## [ЗАДАНИЯ]
(a) В каком году, согласно фрагменту о показе и рассказе, была издана книга Перси Лаббока «Искусство прозы»?
(b) Переведите на английский язык предложение из фрагмента о показе и рассказе: «Мы не следуем за авторскими утверждениями, а воспринимаем эффекты и впечатления от созданной им картины или драмы».

## [ЦИТИРУЕМЫЙ ФРАГМЕНТ]
--------
Вслед за Джеймсом о показе и рассказе пишет Перси Лаббок в книге «Искусство прозы», изданной в 1921 г. и посвящённой типологии повествовательных форм. Разграничение становится особенно актуальным в связи с творчеством Флобера, позволившим
сформулировать основной принцип: «... искусства прозы не будет до тех пор, пока романист не начнёт думать о своей истории как об объекте, который должен быть показан, то есть представлен так, что расскажет о себе сам» [10]. Флобер - «обезличенный» писатель, его произведение не дробится набором фактов, а представляет собой некий единый образ. Факты являются частью всестороннего вымысла, у которого не может быть оснований за пределами книги. Мы не следуем за авторскими утверждениями, а воспринимаем эффекты и впечатления от созданной им картины или драмы. Принципу показа у Лаббока соответствует сценическая модальность, при которой действие разворачивается как бы на театральной сцене. Рассказу же соответствует панорамный принцип, предполагающий охват значительного периода времени, образующего множество сцен. С. Козлофф отмечает, что «сделанный Лаббоком анализ формального выбора вскоре отозвался в работах многих критиков и превратился в предписание» [11. Р. 37].
На сложившуюся критическую догму отреагировал Уэйн Бут в книге «Риторика художественной прозы» (впервые изданной в 1961 г.), где он выступил в защиту писателей XVIII и XIX вв., у которых авторский выбор проявлялся иначе. Обращаясь к истории литературы, Бут отмечает, что в «Илиаде» и «Одиссее» автор вмешивается в действие и даёт нарративную информацию, регулирующую отношение читателей к происходящему. Эту информацию невозможно получить о людях в реальной жизни, где всегда присутствует фактор неопределённости. Читатели «Илиады» должны полностью доверять суждениям автора о герое, что составляет необходимое условие восприятия. Гомер говорит своим читателям, что они должны больше переживать за греков, чем за троянцев: «Мы никогда не уверены в подобной информации в реальной жизни, но мы приобретаем уверенность, когда через "Илиаду" нас ведёт Гомер, строго контролирующий наши мнения, интересы и симпатии» [12. Р. 5].
--------
## [ЗАПИСИ НАБОРА ДАННЫХ]
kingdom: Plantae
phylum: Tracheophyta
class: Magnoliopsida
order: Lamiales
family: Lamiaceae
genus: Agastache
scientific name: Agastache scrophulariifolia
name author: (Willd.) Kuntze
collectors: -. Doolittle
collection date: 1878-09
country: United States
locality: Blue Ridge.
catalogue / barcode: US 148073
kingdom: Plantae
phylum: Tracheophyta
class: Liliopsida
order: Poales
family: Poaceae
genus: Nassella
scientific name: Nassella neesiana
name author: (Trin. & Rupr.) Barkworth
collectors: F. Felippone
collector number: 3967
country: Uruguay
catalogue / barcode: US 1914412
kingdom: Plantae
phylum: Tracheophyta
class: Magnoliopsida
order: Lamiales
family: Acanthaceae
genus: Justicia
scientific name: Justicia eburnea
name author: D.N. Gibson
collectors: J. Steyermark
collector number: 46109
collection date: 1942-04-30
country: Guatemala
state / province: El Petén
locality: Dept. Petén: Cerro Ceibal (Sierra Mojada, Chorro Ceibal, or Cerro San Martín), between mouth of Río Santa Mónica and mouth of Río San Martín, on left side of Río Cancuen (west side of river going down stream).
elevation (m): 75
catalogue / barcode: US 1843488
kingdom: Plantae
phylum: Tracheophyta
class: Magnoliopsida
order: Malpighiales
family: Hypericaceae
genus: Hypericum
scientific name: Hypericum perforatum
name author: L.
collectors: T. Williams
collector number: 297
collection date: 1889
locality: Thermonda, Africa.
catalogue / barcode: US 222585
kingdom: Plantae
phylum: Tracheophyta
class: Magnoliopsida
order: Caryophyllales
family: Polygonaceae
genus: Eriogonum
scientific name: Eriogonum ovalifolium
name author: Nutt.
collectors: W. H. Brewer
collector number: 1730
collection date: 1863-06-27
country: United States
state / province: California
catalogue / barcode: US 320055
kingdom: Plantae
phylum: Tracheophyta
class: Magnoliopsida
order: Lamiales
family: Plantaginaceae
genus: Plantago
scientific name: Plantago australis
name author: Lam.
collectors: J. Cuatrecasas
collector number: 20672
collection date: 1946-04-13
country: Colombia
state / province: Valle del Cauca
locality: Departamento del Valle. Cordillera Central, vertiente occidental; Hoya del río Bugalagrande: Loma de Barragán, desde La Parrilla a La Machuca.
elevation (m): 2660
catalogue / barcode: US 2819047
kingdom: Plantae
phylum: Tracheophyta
--------
## [ОЖИДАЕМЫЕ ОТВЕТЫ]
(a) В 1921 году.

(b) We do not follow the author's assertions but perceive the effects and impressions of the picture or drama the author has created.